In the spirit of this weekend’s Naismith Hall of Fame festivities, Zach Lowe of Sports Illustrated recently took a look at some NBA veterans in the late stages of their careers who might have a chance at enshrinement someday. Quite a few Pistons and former Pistons are included. Here’s a rundown:
Wallace is No. 8 all-time in the NBA in rebounding rate, won a ring as part of a Detroit team that played in six straight conference finals, made five straight first-team All-Defensive teams and guarded Shaquille O’Neal decently during the 2004 Finals. But his career got off to a slow start, with three fairly low-minutes seasons in Washington, and it has ended with unspectacular (but solid) play in Chicago, Cleveland and Detroit again. Wallace was a horrid free throw shooter and less of an offensive threat than Camby, but he made up for it to some degree with nasty screen-setting and decent passing.
I’m going to take his case up more vigorously once he officially retires. Although I am admittedly biased, Wallace getting in the Hall of Fame is a no-brainer.
Voters love Finals MVPs, and though Billups never quite lived up to the “Mr. Big Shot” moniker — his clutch numbers are pretty average overall — he did make some huge shots for the Pistons, upgraded Denver as soon as he got there and has won universal respect as a locker-room leader. He could finish with close to 17,000 points and a PER around 19.0 — a top-100 mark — if he stays healthy and productive for two more seasons. He has proven himself very smart at remaining very efficient as his athleticism declines by focusing almost entirely on threes and free throws.
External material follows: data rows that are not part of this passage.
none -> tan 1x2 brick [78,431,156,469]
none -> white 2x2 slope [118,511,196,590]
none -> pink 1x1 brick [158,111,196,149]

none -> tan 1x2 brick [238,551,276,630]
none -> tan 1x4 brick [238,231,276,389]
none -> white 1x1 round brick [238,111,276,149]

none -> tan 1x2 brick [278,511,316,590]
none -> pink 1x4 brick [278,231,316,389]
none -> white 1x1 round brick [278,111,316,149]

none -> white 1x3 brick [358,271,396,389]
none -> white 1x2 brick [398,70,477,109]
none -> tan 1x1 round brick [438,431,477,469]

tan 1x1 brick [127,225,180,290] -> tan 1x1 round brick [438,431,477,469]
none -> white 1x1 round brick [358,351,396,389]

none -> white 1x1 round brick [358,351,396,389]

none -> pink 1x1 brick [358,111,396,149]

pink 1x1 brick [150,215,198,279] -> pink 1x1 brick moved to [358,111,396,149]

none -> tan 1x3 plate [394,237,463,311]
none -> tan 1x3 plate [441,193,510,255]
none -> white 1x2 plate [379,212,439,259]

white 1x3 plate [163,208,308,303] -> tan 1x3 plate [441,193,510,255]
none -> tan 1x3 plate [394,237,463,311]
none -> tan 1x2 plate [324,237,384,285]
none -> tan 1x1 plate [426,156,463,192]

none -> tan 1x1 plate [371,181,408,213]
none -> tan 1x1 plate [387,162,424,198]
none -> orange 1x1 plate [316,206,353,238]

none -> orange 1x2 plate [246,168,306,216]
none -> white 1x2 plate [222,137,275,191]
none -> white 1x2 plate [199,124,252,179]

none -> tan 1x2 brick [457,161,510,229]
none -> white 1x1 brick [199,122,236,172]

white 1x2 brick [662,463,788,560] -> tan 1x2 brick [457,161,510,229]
A five-time All-Star and a solid, smart defender during his prime, Billups has had trouble cracking the All-NBA teams with so many elite point guards, old and young, scattered around the league. Gun to my head, I bet Billups gets in.
I’m in the same boat as Wallace when it comes to Billups — no question he should get in.
Hill is going to get in, even though a series of devastating ankle injuries limited him to six truly dominant seasons at the start of his career — a streak that ended right after he signed a massive free-agent contract with the Magic during the same summer spending bonanza that netted the next guy on this list. But Hill was one of the league’s top half-dozen or so players during that six-season stretch, and he has since reinvented himself as an effective two-way third/fourth option on the wing.
Lowe also notes that because the Naismith Hall of Fame factors in more than just professional career, Hills outstanding four-year run at Duke will put him over the top.
McGrady’s apex was incredible, peaking with a 2002-03 season that ranks among the very best in the sport’s history. At top form, McGrady shot 45 percent, hit an above-average percentage from deep, sported perhaps the best wing passing skills in the pre-LeBron era and even bought in on defense — most famously in the 2005 playoffs, when McGrady guarded Dirk Nowitzki effectively as a depleted Rockets team pushed the Mavs to seven games in a losing effort.
As I’ve written before, McGrady is one of my favorites. He made some truly bad Orlando teams formidable. I hope he gets in.
Lowe lists former Pistons Richard Hamilton and Jerry Stackhouse among the players who had great careers but probably aren’t quite Hall of Fame level.